_YOUR GOAL_:
After reading the data below, copy out every line that contains the word "nose".

======== MATERIAL FOR THE TASK

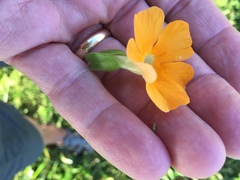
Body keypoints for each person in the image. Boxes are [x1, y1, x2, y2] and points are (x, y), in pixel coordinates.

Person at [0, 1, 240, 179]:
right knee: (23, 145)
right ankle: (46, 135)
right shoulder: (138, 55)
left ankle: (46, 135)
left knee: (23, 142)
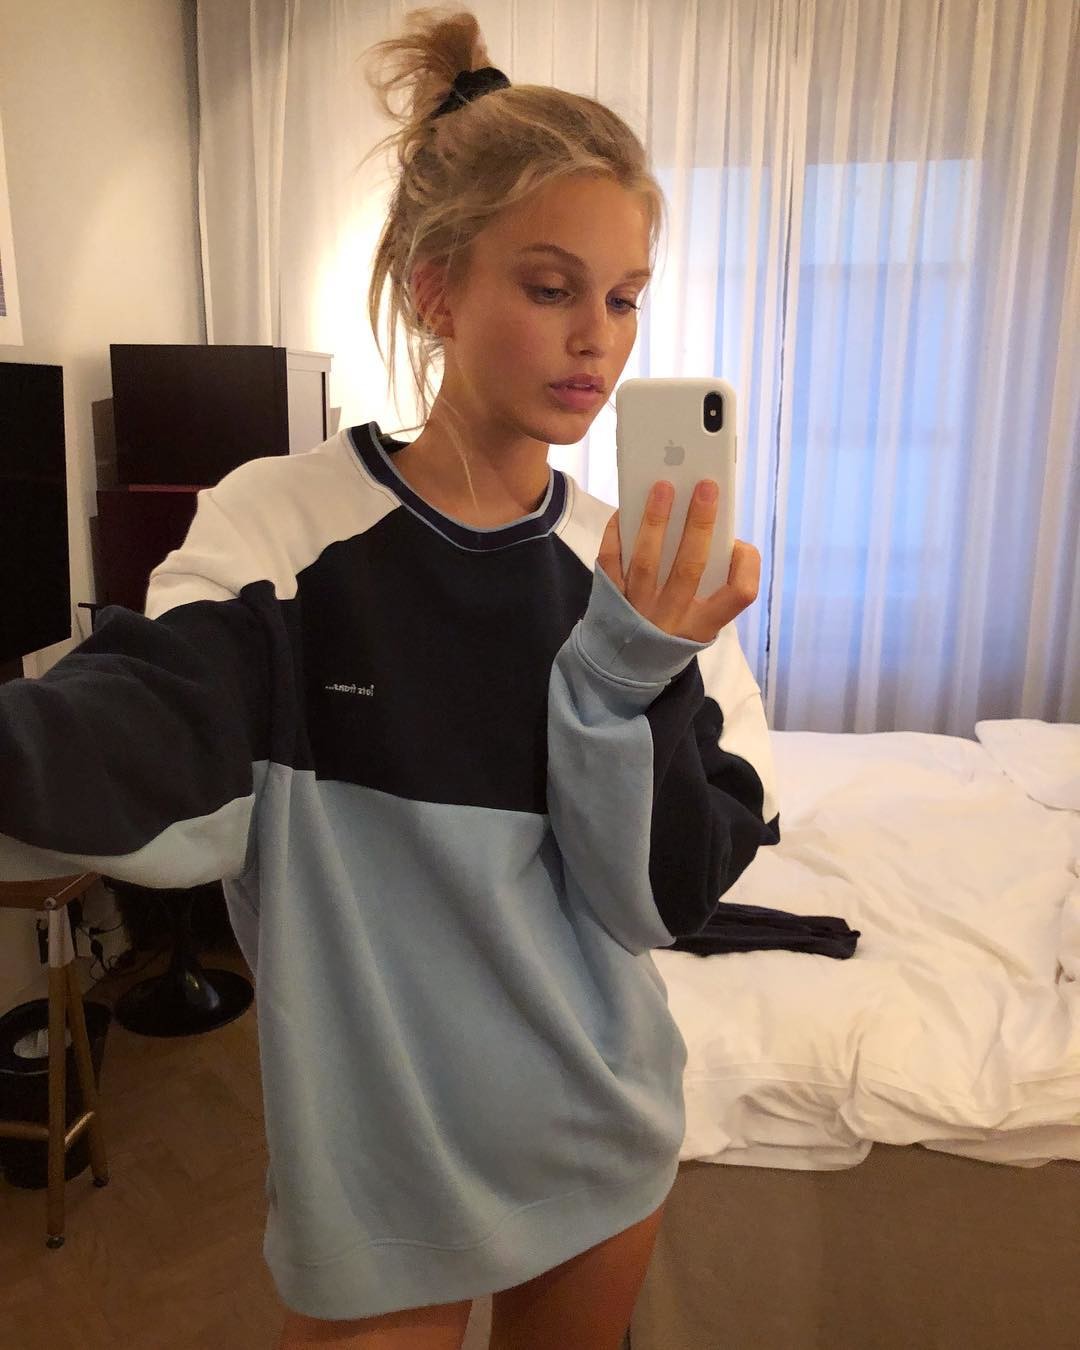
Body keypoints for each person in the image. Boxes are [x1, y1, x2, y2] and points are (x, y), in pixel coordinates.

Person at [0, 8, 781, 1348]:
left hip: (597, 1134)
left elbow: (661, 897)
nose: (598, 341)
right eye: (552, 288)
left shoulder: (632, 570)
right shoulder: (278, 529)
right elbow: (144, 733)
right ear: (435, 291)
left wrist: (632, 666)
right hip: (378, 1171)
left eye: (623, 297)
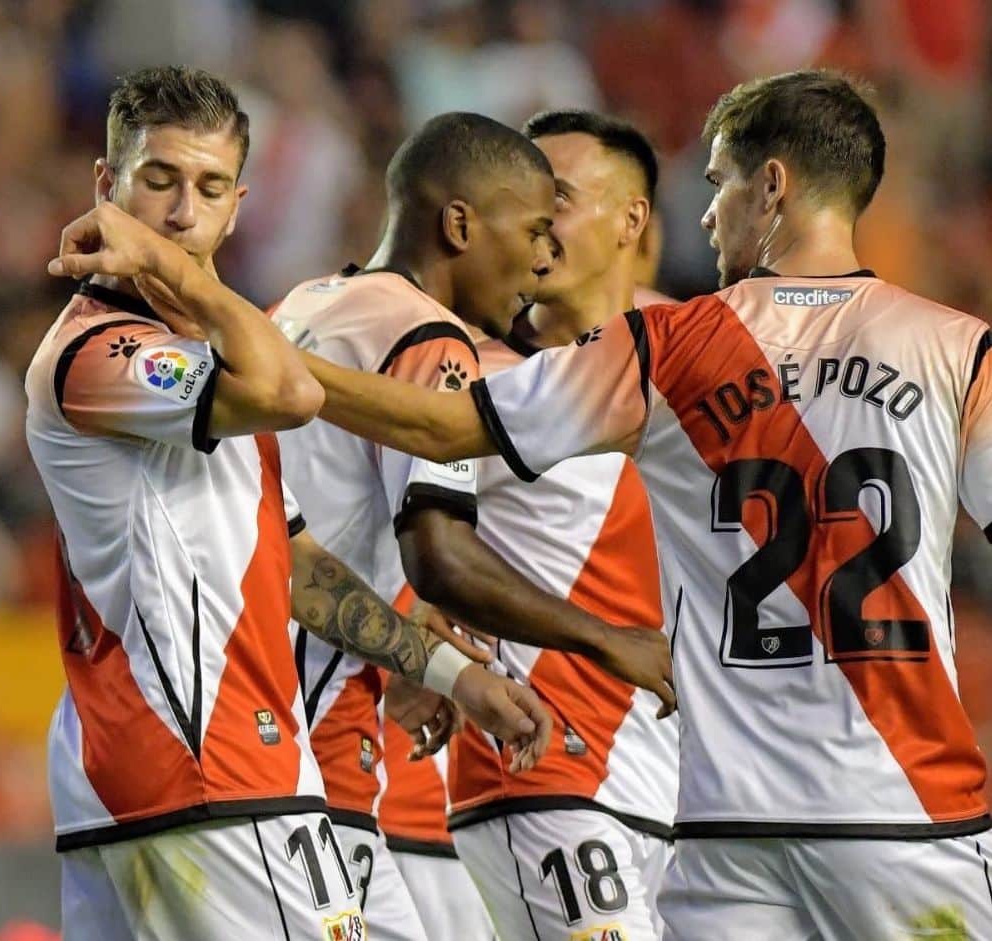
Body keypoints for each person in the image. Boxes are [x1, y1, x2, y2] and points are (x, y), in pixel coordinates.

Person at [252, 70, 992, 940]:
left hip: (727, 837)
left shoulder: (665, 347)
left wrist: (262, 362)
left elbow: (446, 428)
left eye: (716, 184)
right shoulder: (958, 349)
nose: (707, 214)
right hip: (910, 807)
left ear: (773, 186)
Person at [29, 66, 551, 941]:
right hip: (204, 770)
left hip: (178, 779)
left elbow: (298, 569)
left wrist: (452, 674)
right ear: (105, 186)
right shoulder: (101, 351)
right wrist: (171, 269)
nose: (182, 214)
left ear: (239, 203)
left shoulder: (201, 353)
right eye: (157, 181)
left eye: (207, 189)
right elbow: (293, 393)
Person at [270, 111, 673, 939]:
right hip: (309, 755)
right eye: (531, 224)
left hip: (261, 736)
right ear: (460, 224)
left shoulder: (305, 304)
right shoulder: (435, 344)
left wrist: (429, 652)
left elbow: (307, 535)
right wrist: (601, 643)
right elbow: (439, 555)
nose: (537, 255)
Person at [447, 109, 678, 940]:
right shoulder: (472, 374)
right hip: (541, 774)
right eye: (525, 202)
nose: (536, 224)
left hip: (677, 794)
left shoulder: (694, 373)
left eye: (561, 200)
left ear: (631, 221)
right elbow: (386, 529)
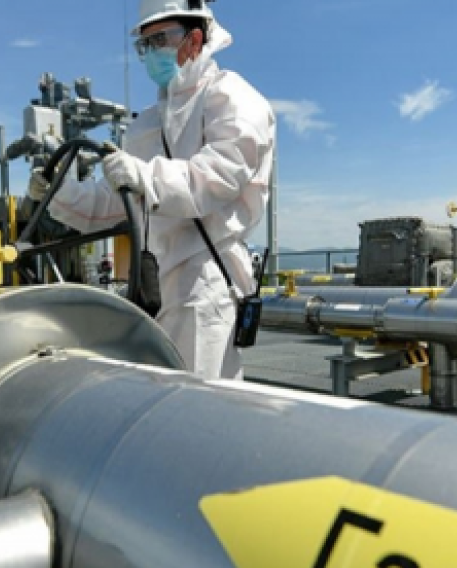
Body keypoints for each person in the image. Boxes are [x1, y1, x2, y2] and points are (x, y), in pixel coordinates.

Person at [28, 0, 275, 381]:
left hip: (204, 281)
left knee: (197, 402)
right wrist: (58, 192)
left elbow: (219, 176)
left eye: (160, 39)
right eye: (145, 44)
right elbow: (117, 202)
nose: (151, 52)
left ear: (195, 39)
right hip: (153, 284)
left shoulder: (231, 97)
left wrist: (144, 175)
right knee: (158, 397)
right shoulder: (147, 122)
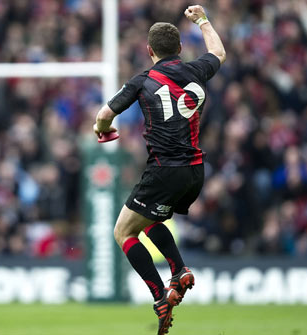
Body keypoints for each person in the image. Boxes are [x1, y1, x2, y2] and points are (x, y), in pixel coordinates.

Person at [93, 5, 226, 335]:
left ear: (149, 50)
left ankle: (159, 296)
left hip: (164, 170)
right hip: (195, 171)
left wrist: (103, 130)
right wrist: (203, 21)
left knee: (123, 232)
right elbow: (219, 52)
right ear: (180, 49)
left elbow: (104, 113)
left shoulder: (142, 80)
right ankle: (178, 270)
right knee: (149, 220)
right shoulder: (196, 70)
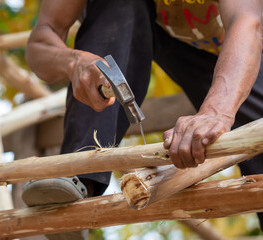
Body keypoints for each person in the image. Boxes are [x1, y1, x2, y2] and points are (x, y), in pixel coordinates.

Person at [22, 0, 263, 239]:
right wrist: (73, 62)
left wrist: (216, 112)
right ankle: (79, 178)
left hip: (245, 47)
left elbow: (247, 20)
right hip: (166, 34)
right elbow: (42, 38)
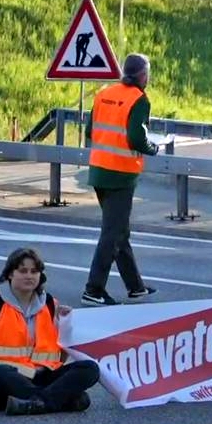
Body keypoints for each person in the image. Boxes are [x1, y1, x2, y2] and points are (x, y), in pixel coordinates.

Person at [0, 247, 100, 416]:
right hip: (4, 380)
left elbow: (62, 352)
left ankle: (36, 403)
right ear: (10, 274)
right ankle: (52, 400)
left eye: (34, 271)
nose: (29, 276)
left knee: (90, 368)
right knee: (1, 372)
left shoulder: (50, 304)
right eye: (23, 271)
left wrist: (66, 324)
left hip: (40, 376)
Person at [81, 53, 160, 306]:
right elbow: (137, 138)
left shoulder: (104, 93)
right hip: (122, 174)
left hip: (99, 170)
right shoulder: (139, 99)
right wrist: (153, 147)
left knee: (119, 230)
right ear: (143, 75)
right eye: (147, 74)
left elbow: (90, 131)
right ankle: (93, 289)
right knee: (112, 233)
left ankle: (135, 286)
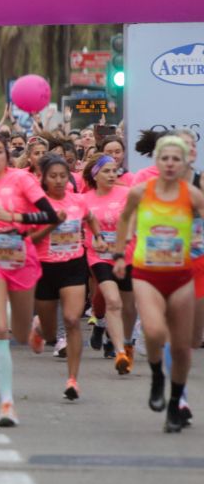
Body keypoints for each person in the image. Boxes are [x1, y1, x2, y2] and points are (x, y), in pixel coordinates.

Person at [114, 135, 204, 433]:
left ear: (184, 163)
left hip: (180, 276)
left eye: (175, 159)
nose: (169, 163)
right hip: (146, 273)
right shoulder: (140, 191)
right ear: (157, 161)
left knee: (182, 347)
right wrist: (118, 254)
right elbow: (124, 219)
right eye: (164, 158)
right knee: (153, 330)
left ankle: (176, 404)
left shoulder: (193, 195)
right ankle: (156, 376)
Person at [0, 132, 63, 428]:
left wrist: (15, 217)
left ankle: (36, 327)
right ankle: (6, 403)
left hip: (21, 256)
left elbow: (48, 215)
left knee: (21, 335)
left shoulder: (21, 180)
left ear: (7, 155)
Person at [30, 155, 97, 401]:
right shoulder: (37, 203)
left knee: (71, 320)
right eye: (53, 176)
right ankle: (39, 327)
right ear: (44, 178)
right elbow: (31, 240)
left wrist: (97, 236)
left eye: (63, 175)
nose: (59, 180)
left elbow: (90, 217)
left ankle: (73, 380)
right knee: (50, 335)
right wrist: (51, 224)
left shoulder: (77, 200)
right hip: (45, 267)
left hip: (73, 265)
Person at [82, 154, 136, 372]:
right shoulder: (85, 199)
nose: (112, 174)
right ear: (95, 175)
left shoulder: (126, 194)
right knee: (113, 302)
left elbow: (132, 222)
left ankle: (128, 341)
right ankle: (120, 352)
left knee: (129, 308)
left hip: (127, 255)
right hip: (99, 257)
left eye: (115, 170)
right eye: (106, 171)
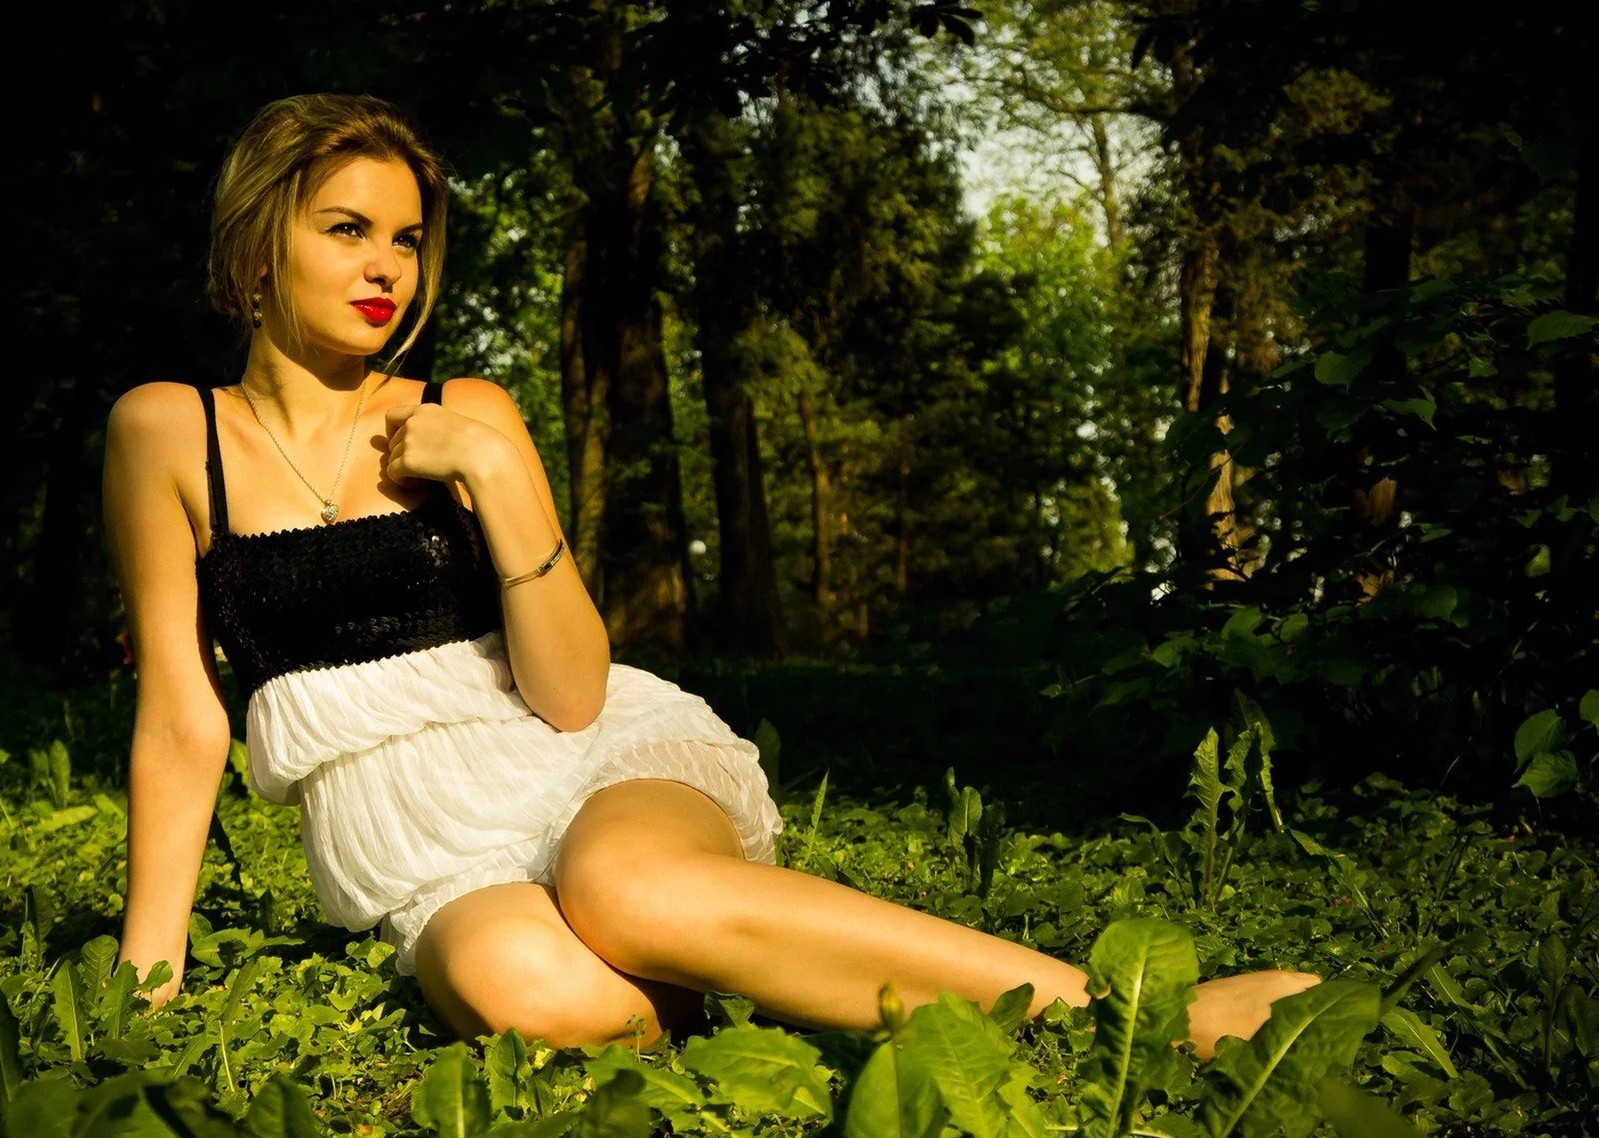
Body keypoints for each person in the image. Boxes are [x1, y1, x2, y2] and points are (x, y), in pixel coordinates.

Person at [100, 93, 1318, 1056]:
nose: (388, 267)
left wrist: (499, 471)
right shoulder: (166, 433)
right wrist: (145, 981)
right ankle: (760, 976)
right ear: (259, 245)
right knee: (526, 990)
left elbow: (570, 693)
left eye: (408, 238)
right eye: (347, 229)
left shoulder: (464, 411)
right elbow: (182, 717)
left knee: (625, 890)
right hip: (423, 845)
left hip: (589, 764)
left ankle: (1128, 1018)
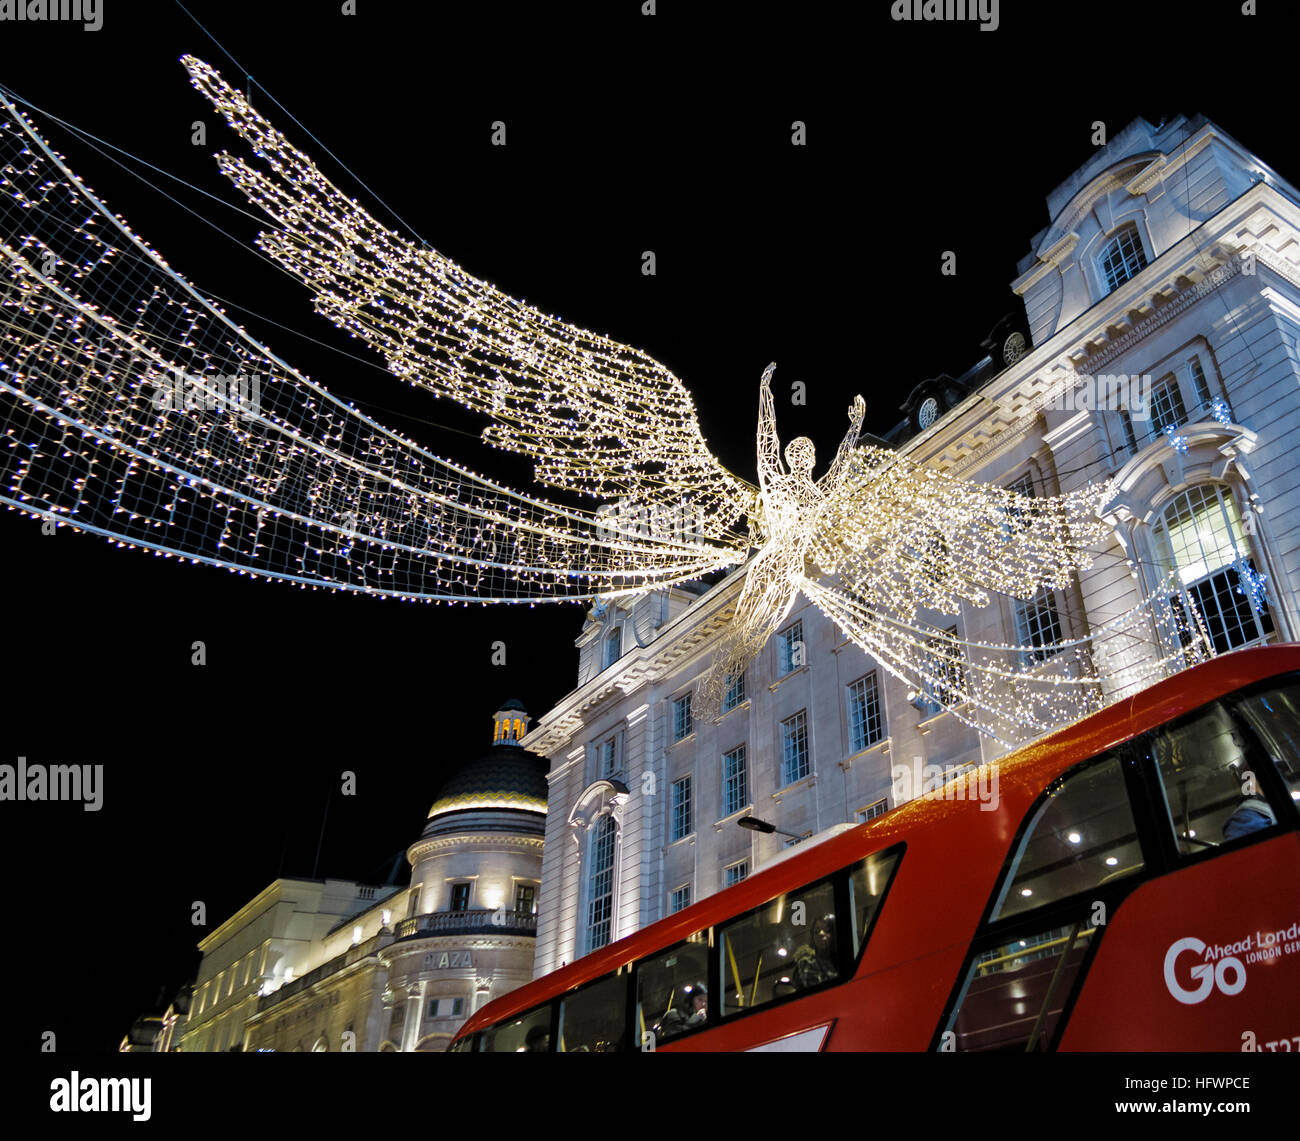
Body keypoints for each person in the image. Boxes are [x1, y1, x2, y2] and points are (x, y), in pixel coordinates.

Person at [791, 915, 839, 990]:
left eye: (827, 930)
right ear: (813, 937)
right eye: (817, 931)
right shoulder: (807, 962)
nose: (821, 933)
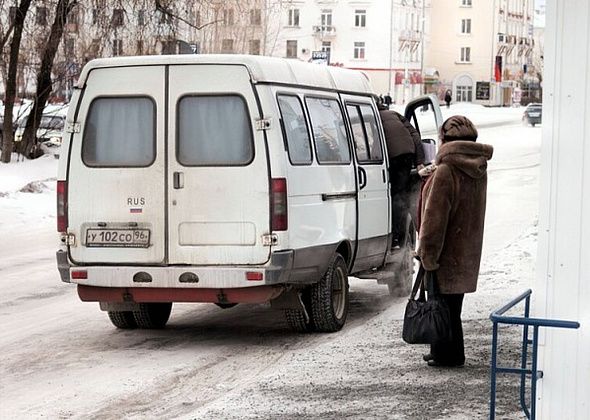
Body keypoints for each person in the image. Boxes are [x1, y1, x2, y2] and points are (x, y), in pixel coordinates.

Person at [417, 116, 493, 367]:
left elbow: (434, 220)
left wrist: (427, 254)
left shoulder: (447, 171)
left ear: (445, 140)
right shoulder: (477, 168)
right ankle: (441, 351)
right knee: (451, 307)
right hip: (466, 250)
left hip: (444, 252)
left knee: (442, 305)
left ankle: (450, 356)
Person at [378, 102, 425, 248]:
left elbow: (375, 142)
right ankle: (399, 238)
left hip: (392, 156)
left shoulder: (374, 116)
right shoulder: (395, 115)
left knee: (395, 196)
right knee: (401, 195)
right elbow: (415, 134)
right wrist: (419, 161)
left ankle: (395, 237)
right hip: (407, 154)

================

_ANSWER SECTION_:
nose: (598, 341)
nose: (707, 214)
nose: (182, 214)
nose: (537, 255)
nose: (536, 224)
nose: (151, 52)
nose: (29, 276)
nose: (169, 163)
nose: (59, 180)
nose: (112, 174)
nose: (388, 267)
nose: (821, 933)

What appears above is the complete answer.